LARGO — Instead of facing fines, some residents whose homes are in need of repairs could be getting relief.
Earlier this month, city commissioners unanimously approved putting aside $30,000 to establish a new Angel Fund assistance program. The fund is a one-time use program for eligible applicants to correct outstanding code violations on their property.
According to Code Enforcement Manager Tracey Schofield, the new program assists both residents and the city by helping them gain compliance so they can maintain their property and avoid future code violations.
“We’re trying to put ourselves out of business,” Schofield said. “Honestly, I’d love to be able to do that. I know that’s never going to happen, but that’s the goal is to take this money, make our properties better, make our residents’ properties more valuable so we don’t have to address some of these cases.”
Schofield said the program does have some limitations.
It can only be used to correct code violations for residents who own homesteaded properties, mobile homes and manufactured residential units.
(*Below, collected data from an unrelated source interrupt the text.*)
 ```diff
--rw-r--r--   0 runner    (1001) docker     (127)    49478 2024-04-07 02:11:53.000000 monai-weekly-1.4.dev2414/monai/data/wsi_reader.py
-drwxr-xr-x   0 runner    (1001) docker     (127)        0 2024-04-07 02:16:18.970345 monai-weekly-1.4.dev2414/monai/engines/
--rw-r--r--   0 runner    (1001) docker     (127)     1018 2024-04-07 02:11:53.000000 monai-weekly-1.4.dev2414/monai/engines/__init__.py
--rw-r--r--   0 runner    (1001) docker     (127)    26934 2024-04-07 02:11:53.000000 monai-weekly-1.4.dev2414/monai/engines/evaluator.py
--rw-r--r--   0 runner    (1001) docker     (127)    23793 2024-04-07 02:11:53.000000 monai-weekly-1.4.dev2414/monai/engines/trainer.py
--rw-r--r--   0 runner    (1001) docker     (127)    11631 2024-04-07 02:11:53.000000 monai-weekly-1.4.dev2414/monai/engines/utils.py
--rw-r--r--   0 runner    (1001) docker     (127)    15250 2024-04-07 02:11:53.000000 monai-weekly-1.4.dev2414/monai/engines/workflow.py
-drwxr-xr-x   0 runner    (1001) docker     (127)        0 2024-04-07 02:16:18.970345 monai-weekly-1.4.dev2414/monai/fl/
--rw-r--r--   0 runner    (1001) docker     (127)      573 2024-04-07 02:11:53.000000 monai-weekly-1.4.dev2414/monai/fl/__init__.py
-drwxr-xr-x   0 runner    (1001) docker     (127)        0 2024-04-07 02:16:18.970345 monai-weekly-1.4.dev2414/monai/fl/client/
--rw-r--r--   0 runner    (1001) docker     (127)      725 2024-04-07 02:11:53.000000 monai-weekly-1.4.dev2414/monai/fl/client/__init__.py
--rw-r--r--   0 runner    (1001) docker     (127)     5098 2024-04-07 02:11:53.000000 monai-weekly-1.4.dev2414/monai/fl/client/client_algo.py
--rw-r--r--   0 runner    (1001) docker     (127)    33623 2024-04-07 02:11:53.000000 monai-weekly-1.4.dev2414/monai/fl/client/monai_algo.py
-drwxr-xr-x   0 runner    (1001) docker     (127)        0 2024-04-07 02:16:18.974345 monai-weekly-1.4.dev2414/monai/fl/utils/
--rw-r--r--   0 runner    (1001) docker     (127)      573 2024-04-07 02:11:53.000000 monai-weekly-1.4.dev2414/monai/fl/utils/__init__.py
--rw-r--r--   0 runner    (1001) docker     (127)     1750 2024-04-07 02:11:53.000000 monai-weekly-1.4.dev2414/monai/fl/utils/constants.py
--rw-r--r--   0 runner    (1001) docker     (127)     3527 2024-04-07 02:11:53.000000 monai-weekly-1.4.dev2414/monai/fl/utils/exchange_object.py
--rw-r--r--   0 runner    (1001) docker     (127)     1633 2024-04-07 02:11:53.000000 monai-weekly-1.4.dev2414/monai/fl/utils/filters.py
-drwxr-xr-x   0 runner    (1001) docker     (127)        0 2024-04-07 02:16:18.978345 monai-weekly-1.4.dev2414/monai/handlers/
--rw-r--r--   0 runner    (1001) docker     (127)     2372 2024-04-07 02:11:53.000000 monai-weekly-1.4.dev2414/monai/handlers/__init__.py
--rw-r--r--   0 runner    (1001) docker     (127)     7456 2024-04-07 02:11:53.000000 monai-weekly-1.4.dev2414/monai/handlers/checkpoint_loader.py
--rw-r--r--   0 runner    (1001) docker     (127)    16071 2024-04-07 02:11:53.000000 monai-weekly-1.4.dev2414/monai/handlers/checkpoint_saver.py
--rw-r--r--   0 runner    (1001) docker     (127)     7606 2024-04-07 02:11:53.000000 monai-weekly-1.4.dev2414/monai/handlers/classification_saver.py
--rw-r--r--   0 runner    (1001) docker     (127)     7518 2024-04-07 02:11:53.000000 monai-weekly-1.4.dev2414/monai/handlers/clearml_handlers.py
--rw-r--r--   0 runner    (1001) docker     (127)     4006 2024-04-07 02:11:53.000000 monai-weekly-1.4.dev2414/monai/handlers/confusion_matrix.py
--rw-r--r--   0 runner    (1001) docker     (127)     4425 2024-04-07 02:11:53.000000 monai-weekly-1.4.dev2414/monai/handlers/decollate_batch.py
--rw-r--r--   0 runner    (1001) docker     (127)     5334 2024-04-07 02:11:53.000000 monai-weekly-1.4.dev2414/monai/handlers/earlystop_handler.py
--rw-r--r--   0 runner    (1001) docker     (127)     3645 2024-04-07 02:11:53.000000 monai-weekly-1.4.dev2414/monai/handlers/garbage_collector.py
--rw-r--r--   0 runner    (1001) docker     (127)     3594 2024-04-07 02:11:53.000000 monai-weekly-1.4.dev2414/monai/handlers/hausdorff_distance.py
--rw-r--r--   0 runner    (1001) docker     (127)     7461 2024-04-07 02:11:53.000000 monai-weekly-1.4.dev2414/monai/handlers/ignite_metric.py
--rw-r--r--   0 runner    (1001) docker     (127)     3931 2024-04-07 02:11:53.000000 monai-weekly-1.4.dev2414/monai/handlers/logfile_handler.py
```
The maximum amount allowable for each case project is $1,500, which covers the cost of bringing structure, landscape, and property maintenance issues into compliance.
The money, he said, can also be applied to the cost of labor, materials and permits associated with correcting the violations.
The $30,000 for the program comes from the general fund, but Commissioner John Carroll sought to emphasize the fact that much of that money likely comes from fines received through code enforcement efforts. So, he said, the city is putting that money back into the community for a purpose.
Schofield said that was the goal. For example, he noted the city brought in about $276,000 through code enforcement efforts last year and much of it was used for small business grants during the beginning of the pandemic.
“I like the fact that we’re trying to put ourselves out of business and as the fine numbers go down, we won’t, hopefully, need this as much,” Mayor Woody Brown said.